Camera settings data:
★ ★ ★ ★

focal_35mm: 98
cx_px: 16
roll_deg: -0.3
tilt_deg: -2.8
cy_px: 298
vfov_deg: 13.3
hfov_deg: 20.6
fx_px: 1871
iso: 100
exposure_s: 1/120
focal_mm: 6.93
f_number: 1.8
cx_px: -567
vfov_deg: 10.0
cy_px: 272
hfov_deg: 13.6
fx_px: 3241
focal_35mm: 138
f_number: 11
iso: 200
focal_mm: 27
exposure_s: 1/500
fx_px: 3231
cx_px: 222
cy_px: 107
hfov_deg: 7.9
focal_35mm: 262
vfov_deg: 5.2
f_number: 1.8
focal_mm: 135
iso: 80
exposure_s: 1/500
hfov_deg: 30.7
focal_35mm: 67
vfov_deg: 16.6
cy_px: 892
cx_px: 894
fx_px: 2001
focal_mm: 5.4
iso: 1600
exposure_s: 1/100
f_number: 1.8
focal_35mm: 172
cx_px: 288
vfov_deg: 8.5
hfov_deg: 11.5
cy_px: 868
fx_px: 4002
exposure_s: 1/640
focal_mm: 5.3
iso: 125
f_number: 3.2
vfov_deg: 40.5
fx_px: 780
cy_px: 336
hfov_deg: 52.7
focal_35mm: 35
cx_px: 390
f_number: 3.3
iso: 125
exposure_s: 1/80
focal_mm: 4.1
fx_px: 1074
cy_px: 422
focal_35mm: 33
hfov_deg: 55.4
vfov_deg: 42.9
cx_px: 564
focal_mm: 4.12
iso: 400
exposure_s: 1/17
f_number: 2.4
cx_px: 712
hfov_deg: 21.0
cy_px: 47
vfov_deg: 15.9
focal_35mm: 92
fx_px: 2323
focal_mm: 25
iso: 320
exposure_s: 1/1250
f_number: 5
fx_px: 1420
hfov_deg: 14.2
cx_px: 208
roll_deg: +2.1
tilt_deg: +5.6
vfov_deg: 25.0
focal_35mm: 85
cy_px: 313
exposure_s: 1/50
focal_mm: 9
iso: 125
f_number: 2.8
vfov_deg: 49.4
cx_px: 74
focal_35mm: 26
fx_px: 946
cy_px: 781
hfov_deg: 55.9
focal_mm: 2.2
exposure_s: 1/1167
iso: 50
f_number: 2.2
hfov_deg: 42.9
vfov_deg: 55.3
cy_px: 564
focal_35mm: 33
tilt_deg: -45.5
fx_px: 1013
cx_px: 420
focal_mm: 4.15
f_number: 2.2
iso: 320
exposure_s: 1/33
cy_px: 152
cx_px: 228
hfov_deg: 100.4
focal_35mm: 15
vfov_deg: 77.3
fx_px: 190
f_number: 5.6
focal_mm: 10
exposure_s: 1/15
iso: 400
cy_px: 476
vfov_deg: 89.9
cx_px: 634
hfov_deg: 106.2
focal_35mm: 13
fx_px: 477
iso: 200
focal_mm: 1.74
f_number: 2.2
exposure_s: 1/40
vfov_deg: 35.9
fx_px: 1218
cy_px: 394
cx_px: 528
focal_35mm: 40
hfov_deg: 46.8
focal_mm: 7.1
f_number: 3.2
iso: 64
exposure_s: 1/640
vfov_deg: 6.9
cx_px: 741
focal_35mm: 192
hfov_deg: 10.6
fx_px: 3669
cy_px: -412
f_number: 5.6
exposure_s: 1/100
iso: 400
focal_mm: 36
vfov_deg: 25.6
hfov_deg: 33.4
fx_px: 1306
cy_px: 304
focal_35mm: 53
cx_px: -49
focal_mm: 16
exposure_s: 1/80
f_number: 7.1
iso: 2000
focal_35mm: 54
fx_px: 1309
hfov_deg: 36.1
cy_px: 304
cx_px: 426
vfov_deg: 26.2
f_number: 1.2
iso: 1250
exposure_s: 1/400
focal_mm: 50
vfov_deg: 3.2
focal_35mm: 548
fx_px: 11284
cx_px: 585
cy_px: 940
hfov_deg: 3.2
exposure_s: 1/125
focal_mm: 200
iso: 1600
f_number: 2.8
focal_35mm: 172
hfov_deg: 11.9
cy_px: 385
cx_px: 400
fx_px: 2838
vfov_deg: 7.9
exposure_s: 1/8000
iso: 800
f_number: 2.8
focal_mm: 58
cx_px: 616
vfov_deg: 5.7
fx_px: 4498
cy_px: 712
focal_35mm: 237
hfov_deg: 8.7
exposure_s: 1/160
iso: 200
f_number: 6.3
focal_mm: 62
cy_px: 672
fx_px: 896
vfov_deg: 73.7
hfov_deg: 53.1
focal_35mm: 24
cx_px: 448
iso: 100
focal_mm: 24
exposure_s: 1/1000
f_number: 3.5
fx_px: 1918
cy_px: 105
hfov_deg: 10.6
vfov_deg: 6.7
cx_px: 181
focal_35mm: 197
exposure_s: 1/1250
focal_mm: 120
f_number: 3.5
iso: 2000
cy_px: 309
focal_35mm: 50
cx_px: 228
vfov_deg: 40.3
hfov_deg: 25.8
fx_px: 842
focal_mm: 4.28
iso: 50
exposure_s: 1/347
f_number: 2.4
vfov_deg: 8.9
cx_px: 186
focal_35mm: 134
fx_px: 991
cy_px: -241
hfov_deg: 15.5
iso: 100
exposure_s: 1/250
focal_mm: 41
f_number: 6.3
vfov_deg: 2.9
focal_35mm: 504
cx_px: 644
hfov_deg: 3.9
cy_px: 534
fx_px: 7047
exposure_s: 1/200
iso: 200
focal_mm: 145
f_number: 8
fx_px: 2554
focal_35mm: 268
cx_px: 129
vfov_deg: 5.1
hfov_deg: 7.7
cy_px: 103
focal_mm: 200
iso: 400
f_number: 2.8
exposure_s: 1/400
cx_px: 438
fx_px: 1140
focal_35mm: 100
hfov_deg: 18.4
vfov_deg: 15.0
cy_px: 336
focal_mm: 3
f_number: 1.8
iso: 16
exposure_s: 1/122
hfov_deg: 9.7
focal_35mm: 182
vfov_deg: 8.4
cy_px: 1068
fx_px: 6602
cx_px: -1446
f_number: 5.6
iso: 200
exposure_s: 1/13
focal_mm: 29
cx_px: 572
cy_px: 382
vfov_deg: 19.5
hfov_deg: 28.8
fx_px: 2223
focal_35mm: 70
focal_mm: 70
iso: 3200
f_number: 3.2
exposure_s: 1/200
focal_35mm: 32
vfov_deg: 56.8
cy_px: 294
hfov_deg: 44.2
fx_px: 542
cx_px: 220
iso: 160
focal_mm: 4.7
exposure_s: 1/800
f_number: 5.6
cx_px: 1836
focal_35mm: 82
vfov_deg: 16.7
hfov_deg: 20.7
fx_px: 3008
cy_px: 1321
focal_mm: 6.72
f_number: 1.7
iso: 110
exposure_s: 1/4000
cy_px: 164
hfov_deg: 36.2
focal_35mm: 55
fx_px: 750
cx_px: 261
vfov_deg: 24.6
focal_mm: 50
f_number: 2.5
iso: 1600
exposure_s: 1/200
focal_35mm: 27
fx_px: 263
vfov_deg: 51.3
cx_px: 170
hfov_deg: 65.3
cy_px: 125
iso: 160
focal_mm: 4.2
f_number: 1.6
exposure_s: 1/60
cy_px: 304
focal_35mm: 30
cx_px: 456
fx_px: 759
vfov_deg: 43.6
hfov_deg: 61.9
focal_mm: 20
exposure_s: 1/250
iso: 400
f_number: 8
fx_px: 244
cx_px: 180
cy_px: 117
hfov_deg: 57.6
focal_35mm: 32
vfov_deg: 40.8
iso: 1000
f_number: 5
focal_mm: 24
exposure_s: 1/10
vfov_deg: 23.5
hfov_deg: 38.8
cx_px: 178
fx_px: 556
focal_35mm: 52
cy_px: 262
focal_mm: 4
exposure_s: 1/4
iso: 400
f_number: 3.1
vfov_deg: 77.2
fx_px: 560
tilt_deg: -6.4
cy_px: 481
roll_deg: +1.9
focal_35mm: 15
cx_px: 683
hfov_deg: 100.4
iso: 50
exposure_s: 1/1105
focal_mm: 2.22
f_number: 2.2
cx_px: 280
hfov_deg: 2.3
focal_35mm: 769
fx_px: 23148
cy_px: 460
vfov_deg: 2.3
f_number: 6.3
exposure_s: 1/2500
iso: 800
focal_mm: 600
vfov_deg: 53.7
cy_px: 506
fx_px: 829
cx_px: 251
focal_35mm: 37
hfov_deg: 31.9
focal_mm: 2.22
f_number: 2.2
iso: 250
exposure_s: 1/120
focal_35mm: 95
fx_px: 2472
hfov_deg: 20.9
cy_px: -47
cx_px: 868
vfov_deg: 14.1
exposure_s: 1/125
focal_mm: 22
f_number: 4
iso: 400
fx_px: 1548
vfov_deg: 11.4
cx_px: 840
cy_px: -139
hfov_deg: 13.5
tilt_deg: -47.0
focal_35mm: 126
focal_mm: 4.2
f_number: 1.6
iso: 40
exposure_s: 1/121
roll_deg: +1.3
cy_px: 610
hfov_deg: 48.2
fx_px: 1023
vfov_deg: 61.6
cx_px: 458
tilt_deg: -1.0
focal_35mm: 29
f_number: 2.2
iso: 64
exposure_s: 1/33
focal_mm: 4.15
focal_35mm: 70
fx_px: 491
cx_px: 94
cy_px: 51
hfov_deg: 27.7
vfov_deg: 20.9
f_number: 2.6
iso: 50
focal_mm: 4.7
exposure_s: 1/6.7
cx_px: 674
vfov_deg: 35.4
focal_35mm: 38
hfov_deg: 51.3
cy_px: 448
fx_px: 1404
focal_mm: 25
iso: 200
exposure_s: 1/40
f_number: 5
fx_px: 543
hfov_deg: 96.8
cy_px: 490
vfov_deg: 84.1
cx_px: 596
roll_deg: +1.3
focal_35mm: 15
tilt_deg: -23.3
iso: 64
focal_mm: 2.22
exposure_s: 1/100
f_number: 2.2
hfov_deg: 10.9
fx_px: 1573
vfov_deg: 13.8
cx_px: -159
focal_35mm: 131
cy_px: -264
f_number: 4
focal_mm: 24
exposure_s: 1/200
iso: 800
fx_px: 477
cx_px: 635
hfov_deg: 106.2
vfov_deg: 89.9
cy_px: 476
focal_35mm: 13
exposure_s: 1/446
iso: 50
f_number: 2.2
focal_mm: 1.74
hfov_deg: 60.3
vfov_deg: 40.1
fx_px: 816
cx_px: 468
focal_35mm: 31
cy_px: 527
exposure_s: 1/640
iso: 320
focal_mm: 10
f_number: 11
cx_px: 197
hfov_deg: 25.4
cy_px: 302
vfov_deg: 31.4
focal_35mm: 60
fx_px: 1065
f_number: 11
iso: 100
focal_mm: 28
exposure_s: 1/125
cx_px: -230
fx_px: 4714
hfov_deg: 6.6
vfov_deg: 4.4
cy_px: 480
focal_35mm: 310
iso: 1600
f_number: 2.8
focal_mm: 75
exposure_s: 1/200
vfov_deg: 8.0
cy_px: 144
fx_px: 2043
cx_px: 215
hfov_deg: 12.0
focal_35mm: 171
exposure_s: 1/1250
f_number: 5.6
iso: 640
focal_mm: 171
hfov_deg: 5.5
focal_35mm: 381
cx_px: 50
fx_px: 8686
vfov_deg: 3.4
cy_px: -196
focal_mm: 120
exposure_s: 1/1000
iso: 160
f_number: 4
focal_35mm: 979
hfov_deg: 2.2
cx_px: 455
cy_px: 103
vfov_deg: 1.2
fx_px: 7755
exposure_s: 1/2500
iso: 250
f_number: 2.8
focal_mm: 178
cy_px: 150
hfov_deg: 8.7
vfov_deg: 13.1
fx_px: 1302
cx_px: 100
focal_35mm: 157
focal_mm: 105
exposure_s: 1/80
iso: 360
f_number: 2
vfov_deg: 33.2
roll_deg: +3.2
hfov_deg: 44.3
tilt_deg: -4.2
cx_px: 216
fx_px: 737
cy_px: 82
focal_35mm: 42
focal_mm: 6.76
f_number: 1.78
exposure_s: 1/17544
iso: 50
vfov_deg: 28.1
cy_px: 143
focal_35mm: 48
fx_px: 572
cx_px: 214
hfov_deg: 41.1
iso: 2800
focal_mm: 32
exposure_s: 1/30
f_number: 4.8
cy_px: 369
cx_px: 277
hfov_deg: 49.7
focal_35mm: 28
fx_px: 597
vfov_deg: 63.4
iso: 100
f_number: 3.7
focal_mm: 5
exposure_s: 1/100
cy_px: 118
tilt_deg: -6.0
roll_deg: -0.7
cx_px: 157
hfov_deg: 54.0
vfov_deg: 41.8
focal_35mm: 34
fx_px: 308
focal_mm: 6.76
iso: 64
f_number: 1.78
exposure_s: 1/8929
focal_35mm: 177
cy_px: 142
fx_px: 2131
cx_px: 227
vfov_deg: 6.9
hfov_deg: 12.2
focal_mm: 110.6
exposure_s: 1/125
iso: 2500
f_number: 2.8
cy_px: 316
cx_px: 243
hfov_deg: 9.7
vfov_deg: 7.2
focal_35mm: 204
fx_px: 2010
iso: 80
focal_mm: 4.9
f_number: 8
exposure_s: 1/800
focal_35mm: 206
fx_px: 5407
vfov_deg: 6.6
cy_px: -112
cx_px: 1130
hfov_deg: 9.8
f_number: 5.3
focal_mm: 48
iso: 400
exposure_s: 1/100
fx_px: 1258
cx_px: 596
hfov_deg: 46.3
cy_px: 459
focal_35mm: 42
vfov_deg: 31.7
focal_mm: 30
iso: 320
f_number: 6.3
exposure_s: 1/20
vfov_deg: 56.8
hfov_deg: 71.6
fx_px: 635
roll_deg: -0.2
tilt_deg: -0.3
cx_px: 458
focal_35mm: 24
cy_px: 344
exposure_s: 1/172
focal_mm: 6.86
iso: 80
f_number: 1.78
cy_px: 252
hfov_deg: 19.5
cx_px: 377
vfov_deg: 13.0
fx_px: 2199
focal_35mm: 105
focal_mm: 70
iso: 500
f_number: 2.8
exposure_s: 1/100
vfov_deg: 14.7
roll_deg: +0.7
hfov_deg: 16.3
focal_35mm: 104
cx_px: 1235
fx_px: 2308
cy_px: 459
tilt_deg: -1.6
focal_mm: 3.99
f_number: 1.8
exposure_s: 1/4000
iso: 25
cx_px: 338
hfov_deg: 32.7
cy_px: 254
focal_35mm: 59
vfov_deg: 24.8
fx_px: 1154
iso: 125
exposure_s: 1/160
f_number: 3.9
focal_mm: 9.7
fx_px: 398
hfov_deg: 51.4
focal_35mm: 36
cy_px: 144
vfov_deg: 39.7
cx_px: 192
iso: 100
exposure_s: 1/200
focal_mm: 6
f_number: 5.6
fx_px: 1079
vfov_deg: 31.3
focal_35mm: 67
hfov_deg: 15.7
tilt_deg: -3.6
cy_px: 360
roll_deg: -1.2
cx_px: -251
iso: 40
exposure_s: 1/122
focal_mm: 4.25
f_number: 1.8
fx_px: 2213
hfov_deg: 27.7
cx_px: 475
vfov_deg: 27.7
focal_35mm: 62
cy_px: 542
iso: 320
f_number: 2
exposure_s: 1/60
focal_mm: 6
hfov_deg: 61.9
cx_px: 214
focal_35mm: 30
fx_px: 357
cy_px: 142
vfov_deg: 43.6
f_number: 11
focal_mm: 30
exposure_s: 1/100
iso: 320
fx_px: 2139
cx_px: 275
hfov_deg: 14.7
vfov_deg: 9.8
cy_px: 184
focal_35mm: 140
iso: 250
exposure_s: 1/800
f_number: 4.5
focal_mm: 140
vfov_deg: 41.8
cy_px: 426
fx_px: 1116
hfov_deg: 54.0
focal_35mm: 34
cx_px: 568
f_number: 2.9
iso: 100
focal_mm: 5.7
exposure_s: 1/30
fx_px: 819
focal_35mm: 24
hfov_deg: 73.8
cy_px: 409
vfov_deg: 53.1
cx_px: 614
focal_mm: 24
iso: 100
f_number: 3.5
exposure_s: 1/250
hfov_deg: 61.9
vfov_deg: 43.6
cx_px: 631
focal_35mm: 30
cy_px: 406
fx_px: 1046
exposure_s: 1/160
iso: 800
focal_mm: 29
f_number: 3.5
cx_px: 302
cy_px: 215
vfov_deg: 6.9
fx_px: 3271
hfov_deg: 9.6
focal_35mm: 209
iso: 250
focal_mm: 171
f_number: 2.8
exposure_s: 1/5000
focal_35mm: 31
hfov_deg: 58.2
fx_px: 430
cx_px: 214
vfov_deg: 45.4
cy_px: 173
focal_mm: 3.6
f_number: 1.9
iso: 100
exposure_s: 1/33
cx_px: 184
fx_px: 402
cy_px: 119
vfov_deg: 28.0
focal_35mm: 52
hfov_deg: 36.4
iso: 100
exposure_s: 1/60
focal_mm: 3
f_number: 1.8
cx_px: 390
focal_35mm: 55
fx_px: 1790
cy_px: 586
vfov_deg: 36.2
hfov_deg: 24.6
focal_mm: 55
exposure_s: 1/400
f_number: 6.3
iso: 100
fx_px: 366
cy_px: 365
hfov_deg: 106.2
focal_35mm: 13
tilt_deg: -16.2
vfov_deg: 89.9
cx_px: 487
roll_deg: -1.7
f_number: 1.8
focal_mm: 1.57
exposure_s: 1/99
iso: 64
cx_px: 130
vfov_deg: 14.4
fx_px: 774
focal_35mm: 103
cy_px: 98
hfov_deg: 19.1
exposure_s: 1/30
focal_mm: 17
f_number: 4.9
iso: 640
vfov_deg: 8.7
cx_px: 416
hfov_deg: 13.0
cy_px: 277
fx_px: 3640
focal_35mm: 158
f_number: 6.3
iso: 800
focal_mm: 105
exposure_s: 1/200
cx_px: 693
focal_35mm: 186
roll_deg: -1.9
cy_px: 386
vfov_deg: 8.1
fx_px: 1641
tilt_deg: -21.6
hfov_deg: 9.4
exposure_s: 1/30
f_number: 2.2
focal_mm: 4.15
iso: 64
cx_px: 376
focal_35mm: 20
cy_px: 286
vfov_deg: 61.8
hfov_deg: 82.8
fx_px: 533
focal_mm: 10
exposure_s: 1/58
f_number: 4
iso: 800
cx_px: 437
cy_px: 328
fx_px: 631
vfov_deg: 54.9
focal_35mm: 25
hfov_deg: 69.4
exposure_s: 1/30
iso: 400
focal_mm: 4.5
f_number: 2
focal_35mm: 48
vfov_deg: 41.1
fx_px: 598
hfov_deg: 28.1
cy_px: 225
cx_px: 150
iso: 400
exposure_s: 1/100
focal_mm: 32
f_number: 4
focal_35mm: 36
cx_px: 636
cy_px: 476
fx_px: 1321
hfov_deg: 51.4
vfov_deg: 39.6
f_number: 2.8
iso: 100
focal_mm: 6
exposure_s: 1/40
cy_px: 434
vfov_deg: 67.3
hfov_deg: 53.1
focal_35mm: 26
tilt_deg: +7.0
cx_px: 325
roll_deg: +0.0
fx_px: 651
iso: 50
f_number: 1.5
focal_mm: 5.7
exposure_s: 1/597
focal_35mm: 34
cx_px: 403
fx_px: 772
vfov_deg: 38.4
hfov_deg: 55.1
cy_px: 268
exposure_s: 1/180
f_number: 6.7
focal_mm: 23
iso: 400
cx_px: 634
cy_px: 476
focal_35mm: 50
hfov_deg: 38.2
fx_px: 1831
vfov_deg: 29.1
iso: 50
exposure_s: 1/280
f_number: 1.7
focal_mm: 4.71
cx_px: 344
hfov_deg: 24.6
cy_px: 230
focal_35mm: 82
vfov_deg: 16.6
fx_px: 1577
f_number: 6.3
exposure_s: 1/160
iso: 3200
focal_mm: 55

★ ★ ★ ★

### What is required
Could you return exactly the stretch of the data above that starts at the line with "cy_px: -264" and ends at the line with "focal_mm: 75", both lines included?

### Solution for this task
cy_px: -264
f_number: 4
focal_mm: 24
exposure_s: 1/200
iso: 800
fx_px: 477
cx_px: 635
hfov_deg: 106.2
vfov_deg: 89.9
cy_px: 476
focal_35mm: 13
exposure_s: 1/446
iso: 50
f_number: 2.2
focal_mm: 1.74
hfov_deg: 60.3
vfov_deg: 40.1
fx_px: 816
cx_px: 468
focal_35mm: 31
cy_px: 527
exposure_s: 1/640
iso: 320
focal_mm: 10
f_number: 11
cx_px: 197
hfov_deg: 25.4
cy_px: 302
vfov_deg: 31.4
focal_35mm: 60
fx_px: 1065
f_number: 11
iso: 100
focal_mm: 28
exposure_s: 1/125
cx_px: -230
fx_px: 4714
hfov_deg: 6.6
vfov_deg: 4.4
cy_px: 480
focal_35mm: 310
iso: 1600
f_number: 2.8
focal_mm: 75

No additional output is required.